9 – Oversalting Such a simple thing, but it has ruined so many dishes! My mom taught me that when I double a recipe I should not double the salt. I don't know if that is a rule written in stone, but when my mom tells me to do something (or not do something) I listen! Mom's instructions aside, the best way to avoid oversalting is by tasting throughout. If you find you have already oversalted there are a couple of things to try. First, try to trick your tongue into thinking the food is less salty by adding acids like vinegar or lemon juice to your food. Another trick is to add a little sugar. If you are making soups or broth, adding water will help. Do not bother trying to add potatoes to salty dishes because it does not work and picking potatoes out of your tomato sauce is not fun.

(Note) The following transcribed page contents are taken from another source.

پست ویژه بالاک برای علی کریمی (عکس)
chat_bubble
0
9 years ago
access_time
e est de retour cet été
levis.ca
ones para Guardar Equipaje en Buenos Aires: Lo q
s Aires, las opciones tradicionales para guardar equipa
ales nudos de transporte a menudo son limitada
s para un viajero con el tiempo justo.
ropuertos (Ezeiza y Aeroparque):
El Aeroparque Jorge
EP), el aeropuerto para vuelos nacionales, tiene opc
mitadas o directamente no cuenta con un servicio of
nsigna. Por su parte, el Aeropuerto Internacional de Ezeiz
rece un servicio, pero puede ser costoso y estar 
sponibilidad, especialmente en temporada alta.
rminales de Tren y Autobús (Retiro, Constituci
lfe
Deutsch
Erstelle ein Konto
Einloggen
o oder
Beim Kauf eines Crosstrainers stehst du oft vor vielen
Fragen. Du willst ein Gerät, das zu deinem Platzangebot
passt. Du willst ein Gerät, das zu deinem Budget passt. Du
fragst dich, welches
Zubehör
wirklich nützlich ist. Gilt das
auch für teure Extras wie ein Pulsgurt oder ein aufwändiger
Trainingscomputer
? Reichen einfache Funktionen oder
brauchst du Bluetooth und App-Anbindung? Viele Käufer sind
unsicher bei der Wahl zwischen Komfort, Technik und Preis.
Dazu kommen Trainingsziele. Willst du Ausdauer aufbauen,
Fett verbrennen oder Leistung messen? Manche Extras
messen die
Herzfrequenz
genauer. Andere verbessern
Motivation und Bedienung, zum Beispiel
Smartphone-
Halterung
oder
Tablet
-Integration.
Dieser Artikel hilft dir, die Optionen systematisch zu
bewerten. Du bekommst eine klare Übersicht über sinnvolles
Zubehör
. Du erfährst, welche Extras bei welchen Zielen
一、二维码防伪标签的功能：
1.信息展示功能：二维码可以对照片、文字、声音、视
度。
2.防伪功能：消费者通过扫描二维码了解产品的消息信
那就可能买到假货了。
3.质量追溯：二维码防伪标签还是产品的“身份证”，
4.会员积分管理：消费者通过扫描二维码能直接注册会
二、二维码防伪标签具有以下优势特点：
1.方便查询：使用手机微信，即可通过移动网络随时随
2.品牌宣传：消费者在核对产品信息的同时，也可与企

10 – Overcooking vegetables Limp, soggy vegetables can really ruin a meal. You can avoid limp broccoli and soggy carrots by cooking them separately in a large pot filled with rapidly boiling, salted water. When the vegetables are finished they should have a vibrant color and still be firm(not mushy), shock them in ice water to stop the cooking process. This will prevent your vegetables from overcooking. They will be cooked, but crisp and delicious!